What to produce: Every record is to be printed exactly as written; pictures are to be omitted.

Information shown:
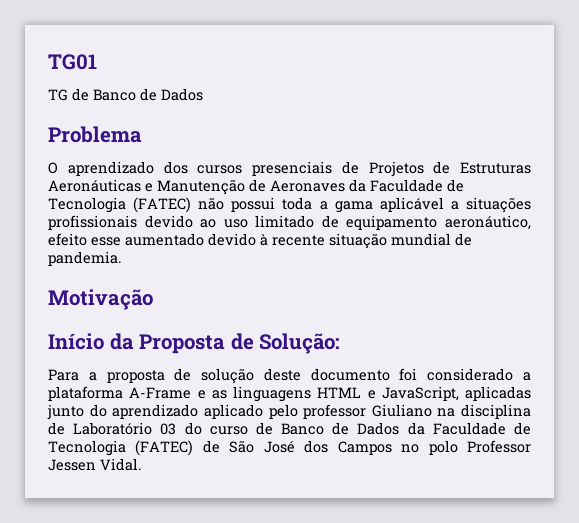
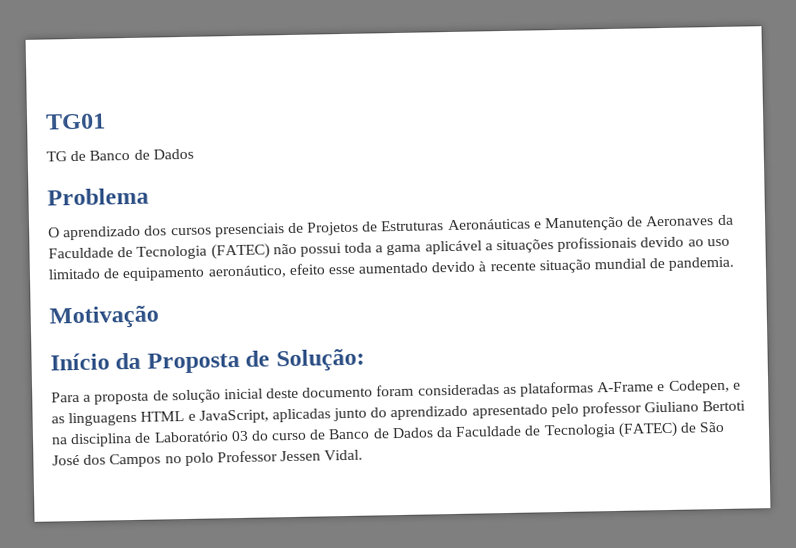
(255, 376) none -> [223,388,263,400] inicial
[399,368,531,381] [48,386,192,401] foi considerado a plataforma A-Frame -> [376,379,730,397] foram consideradas as plataformas A-Frame e Codepen,
[203,404,263,419] aplicado -> [471,404,548,419] apresentado
(432, 410) none -> [702,400,747,412] Bertoti

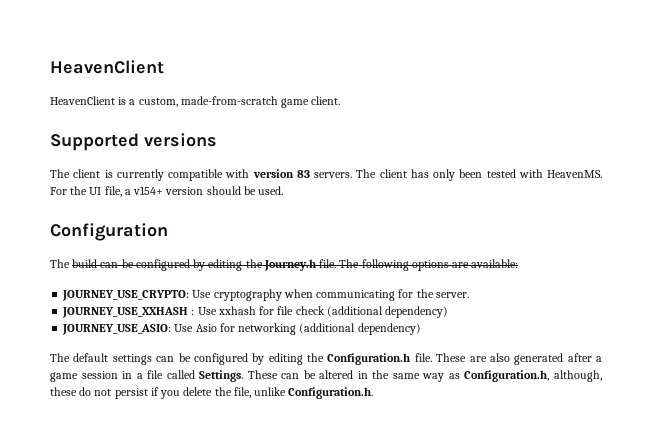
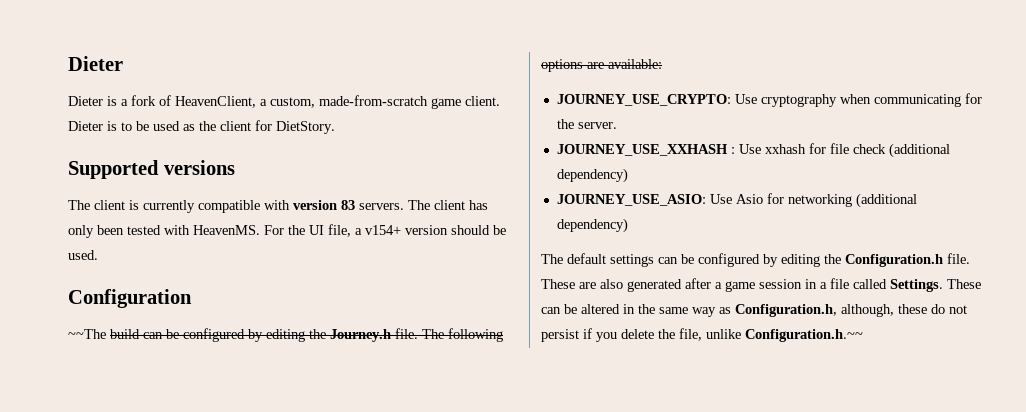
[50,60,164,74] [50,96,341,108] HeavenClient // HeavenClient is a custom, made-from-scratch game client. -> [68,56,123,71] [68,95,500,109] [68,120,335,134] Dieter // Dieter is a fork of HeavenClient, a custom, made-from-scratch game client. Dieter is to be used as the client for DietStory.
[50,259,70,268] The -> [68,329,106,339] ~~The
[288,387,374,399] Configuration.h. -> [745,329,863,342] Configuration.h.~~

Solution for this exercise:
(255, 376) none -> [223,388,263,400] inicial
[399,368,531,381] [48,386,192,401] foi considerado a plataforma A-Frame -> [376,379,730,397] foram consideradas as plataformas A-Frame e Codepen,
[203,404,263,419] aplicado -> [471,404,548,419] apresentado
(432, 410) none -> [702,400,747,412] Bertoti

[50,60,164,74] [50,96,341,108] HeavenClient // HeavenClient is a custom, made-from-scratch game client. -> [68,56,123,71] [68,95,500,109] [68,120,335,134] Dieter // Dieter is a fork of HeavenClient, a custom, made-from-scratch game client. Dieter is to be used as the client for DietStory.
[50,259,70,268] The -> [68,329,106,339] ~~The
[288,387,374,399] Configuration.h. -> [745,329,863,342] Configuration.h.~~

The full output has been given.